瀬戸内寂聴さんをなぜ世間がありがたがるのかはイマイチ分かりませんが、良いお年寄り・出家した人・更正した人のことは有り難がった方が良いという何となく風潮の後押しがあるのだと思う。私もただ漠然と波瀾万丈な人生を歩まれて現在に至る素敵な方なのだなあ、と思っています。あと、私が通った大学の学長(「女性の品格」を書いた人)と顔がとても似ている…。

 

無名時代の瀬戸内寂聴さんの小説作品発表から59年経ち、2016年に映画化された「花芯」。

小説発表当時はエロ小説、子宮作家と言われ、暫く沈黙をすることとなったとか。

映画と小説は同じ話であり、全く違う表現でもあり、とりあえず両方を見るのがおすすめです。

 

「子宮」という言葉が頻出することで良い印象を持たれなかったようですが、私は全く逆だと思います。
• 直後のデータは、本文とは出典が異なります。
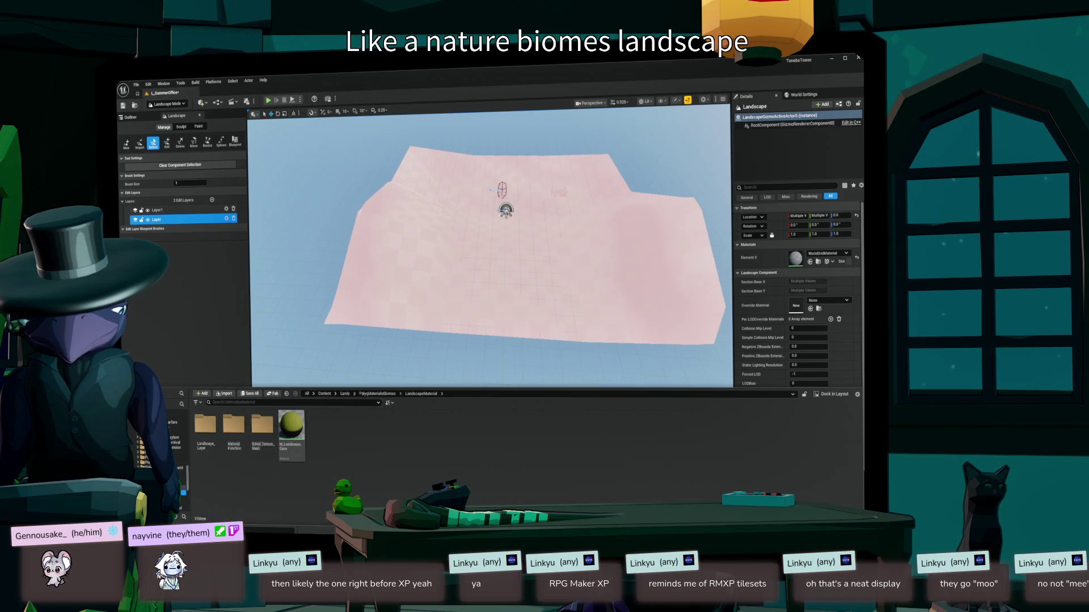
mouse_move(291, 431)
mouse_down()
mouse_move(828, 301)
mouse_move(814, 274)
mouse_up()
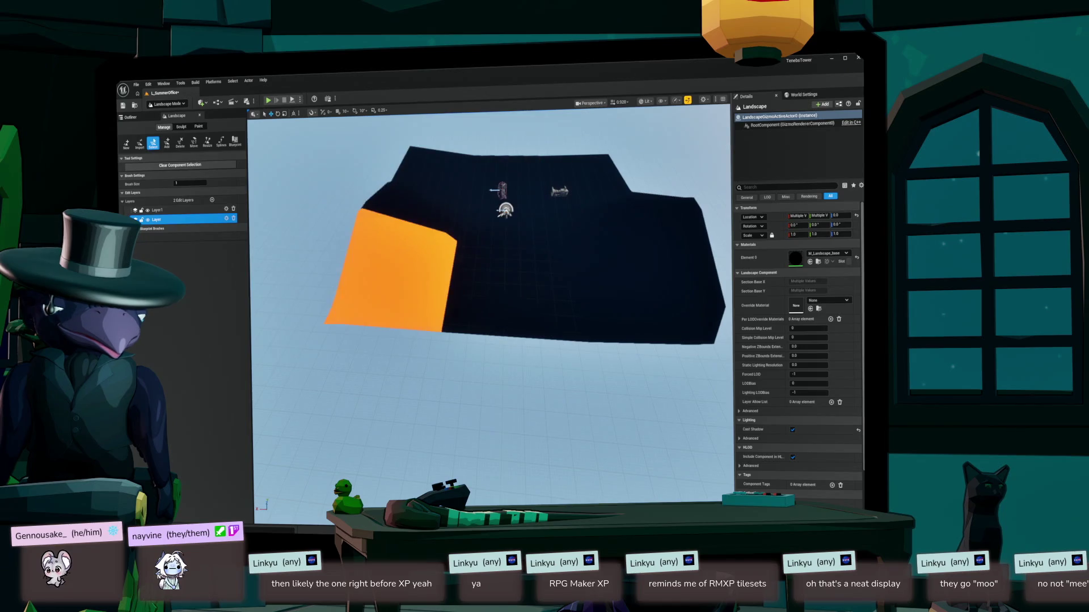
click(391, 269)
部位を表す他の言葉を用いるよりも、「子宮」という言葉を使うことで、、身体全てや人生や生命についての様々な一言では言い切れない不思議さ奥深さやるせなさが伝わってきました。

行為についてではなく、一人の女の生き様を描いているので「子宮」という言葉がしっくり来るのだと思いました。

 

子宮という言葉に何の批判が集まるのでしょうか。当たり前ですが、子宮は娼婦以外のすべての女にもついています。一人で生きていくことを選ぶ女性も、普通の幸せを築く女性も、月に一度月経と向き合います。

私はめちゃくちゃ重い方なので、月経前は精神的に不安定になるし、始まるとあまりの痛みで、今日も仕事に支障があったし2日間ろくに眠れていません。

 

この物語の主人公は、美貌を持ち官能を匂わせる、最終的には娼婦となる女性。性に奔放なあまり、性に対して冷めているような女性。

「好きでもない人とでもこうなのなら、好きな人とならどうなっちゃうのかしら」なんて台詞を夫に吐いて、結局好きな人とは一度めの行為でこんなものかと、恋ごころを無くしてしまいます。

裸での演技はいつも少し、どこかつまらなそうにしているところが魅力的です。

台本にも行為中のところに「鼻をかく」との指示がされていたそうです。

 

 

したたかな女の人の話、私は好きです。

他作品だと、特に、島田雅彦作「傾国子女」は、私が一番好きな本の一つです。